Bio163: Ch 1 Notes
Overview of Physiology and Anatomy
Definitions
Physiology: The study of functions of living organisms and their parts.
Suffix “-logy” from Latin means "study".
Example: Physiology covers bodily functions, including bowel movements.
Anatomy: The study of body structures and parts.
Typically involves practical learning in labs, focusing on bones and muscles.
The Interconnection of Anatomy and Physiology
The fields of anatomy and physiology are closely related; one cannot exist without the other.
Example: A broken arm bone affects the function of the arm.
Levels of Organization in Humans
Hierarchy of Structure: Movement from microscopic to macroscopic levels.
Atoms
Example of atoms: Hydrogen, Oxygen, Carbon.
Molecules
Formed by a union of atoms; example: Water (H₂O).
Macromolecules
Large molecules composed of smaller ones. Examples:
Carbohydrates
Lipids
Proteins
Nucleic acids
Cells
Smallest unit of life. Life emerges at this level.
Tissues
Groups of similar cells performing a common function. Four main types:
Epithelial
Connective
Muscle
Nervous
Organs
Structures made of different tissues serving a specific function.
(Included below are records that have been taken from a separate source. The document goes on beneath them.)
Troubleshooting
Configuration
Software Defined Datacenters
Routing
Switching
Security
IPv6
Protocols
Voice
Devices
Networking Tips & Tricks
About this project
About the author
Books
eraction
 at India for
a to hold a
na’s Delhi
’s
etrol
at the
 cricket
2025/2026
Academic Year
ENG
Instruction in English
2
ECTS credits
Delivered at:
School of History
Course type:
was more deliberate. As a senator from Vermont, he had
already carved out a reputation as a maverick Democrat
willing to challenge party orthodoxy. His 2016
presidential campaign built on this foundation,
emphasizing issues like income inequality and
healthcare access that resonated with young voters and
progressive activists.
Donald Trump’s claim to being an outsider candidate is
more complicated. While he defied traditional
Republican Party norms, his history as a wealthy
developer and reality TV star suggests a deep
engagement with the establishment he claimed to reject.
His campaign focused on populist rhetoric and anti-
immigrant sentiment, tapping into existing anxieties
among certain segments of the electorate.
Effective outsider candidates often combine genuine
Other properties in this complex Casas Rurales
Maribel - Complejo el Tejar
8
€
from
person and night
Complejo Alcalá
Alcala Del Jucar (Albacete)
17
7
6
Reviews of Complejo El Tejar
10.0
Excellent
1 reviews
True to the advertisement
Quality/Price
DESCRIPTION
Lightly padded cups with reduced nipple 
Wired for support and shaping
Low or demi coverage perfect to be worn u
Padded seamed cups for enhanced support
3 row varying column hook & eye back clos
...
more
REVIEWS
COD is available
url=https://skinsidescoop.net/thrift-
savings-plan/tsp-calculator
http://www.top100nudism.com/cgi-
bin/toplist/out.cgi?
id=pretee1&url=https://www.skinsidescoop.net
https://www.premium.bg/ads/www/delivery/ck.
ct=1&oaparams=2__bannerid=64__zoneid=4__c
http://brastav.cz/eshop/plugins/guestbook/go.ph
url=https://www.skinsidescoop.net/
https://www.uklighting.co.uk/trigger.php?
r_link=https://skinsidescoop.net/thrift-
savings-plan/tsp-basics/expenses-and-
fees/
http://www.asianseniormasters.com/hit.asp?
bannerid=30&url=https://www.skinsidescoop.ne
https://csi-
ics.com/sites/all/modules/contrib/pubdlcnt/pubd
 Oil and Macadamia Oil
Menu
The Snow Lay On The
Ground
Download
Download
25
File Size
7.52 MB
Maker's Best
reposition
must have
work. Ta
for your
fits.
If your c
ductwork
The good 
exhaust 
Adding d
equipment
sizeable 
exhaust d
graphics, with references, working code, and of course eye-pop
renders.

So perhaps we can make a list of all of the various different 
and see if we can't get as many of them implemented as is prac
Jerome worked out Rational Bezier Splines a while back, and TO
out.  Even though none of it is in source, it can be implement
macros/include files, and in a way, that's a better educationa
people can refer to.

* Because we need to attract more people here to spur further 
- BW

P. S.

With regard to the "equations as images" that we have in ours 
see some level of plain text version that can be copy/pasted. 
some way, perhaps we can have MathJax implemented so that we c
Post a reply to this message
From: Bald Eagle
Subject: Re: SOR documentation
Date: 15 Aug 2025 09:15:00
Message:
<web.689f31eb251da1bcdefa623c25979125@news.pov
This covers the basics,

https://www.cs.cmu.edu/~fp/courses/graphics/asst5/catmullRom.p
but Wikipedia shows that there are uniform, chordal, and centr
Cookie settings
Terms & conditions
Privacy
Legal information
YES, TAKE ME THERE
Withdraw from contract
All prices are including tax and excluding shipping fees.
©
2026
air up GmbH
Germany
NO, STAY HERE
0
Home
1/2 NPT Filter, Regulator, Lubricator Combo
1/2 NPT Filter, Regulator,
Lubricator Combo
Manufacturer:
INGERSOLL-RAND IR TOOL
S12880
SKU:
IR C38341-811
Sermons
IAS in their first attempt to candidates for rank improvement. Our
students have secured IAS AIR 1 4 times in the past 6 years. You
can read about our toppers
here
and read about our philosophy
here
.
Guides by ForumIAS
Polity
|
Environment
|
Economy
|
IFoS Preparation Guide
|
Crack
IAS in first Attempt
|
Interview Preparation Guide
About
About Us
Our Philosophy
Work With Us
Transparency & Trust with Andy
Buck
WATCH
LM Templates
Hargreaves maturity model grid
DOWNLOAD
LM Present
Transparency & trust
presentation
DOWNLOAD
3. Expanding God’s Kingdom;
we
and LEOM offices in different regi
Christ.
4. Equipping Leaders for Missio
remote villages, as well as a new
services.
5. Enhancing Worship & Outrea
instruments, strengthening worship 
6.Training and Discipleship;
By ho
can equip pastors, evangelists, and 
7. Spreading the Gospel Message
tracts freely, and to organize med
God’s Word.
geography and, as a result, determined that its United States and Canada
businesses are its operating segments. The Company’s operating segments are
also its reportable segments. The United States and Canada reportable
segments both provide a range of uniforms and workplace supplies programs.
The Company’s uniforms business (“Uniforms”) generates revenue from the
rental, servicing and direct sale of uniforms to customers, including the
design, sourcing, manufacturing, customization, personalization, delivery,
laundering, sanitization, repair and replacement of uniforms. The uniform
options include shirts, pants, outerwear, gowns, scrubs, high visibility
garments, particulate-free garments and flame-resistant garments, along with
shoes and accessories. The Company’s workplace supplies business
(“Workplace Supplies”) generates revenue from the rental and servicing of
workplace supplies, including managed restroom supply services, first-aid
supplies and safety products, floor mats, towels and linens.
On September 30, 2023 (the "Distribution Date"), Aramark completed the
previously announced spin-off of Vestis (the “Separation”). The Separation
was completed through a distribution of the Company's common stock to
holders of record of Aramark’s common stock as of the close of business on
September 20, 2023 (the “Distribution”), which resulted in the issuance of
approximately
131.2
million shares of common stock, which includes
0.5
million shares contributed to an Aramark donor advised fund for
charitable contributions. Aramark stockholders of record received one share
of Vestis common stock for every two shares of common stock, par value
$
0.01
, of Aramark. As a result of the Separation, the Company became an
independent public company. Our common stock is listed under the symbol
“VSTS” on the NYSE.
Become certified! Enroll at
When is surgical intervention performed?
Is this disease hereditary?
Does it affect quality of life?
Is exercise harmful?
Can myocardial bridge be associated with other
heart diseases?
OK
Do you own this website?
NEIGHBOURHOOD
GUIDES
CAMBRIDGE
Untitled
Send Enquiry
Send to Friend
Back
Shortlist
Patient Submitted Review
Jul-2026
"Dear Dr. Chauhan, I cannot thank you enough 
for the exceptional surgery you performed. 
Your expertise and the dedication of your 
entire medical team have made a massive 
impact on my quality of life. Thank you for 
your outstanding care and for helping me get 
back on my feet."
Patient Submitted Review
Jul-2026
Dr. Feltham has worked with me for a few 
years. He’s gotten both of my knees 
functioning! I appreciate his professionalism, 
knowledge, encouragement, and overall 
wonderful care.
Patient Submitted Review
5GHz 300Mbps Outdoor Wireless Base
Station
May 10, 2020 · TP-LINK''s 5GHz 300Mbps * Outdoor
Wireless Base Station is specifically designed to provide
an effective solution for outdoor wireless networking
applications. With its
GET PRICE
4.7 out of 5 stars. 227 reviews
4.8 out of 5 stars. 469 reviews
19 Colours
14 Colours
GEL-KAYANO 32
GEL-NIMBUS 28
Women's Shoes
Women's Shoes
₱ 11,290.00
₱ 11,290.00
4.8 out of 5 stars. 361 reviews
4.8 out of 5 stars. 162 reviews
Example organs: Stomach, Heart, Liver.
Organ Systems
Groups of organs working together. Typical human systems include:
Cardiovascular
Digestive
Respiratory
Nervous
Endocrine
Lymphatic
Urinary
Muscular
Skeletal
Integumentary
Reproductive
Total: 11 (or 12 if reproductive systems are separated).
Organisms
Entire human body, all systems functioning together.
Characteristics of Living Things
Eight fundamental characteristics common to all life forms:
Movement: Includes movement of the entire organism and movements within cells.
Responsiveness: Ability to respond to environmental stimuli. Example: Plants bending toward sunlight.
Growth: Increase in size and cells, including cell division.
Reproduction: Ability to produce offspring. Sexual and asexual reproduction.
Respiration: Process of converting nutrients into energy, involving oxygen.
Digestion: Breakdown of complex molecules into simpler forms for absorption.
Circulation: Movement of fluids (e.g., blood, lymph) within the body.
Excretion: Removal of waste products from the body.
All these characteristics combine to form the concept of Metabolism: the sum of all chemical processes in an organism necessary for maintaining life.
Requirements for Life
Five essential needs for survival:
Oxygen: Vital for cellular respiration, not all organisms require it.
Water: Essential for all biochemical reactions in the body.
Nutrition: Source of energy and nutrients for growth and repair.
Heat: Necessary for maintaining the speed of molecular interactions.
Pressure: Necessary for processes like blood circulation and breathing.
Homeostasis
Definition: The ability to maintain a stable internal environment amid external changes.
Body systems work together to achieve homeostasis.
Example: Regulation of body temperature (normal is around 37°C/98.6°F).
Homeostatic Mechanisms consist of three components:
Receptors: Detect changes in the internal environment.
Control Center: Typically the brain; processes information and decides on action.
Effectors: Muscles or glands that respond to the signals from the control center.
Feedback Mechanisms
Negative Feedback: Returns body to set point by negating change.
Example: Body temperature regulation—if temp rises, mechanisms activate to cool the body.
Positive Feedback: Amplifies change until a desired outcome is reached.
Example: Childbirth—pressure from the baby stretching the cervix triggers more contractions via oxytocin release.
Body Regions and Cavities
Regional Divisions:
Axial Region: Consists of head, neck, and trunk.
Appendicular Region: Includes the limbs (arms and legs).
Body Cavities:
Dorsal Cavity:
Superior: Cranial cavity (contains the brain).
Inferior: Vertebral cavity (contains the spinal cord).
Ventral Cavity:
Superior: Thoracic cavity (contains lungs and heart).
Subdivisions: Pleural cavities for lungs, pericardial cavity for the heart.
Inferior: Abdominopelvic cavity (contains digestive and reproductive organs).
Subdivisions: Abdominal cavity and pelvic cavity.
Membranes:
Visceral Membranes: Cover organs.
Parietal Membranes: Line cavities.
Example: Pleural membranes for lungs, pericardial membranes for heart, peritoneal membranes for abdominal organs.
Planes and Sections of the Body
Transverse Plane: Divides body into superior (upper) and inferior (lower) sections.
Sagittal Plane: Divides body into right and left sections; may be median (equal) or parasagittal (unequal).
Frontal (Coronal) Plane: Divides body into anterior (front) and posterior (back) sections.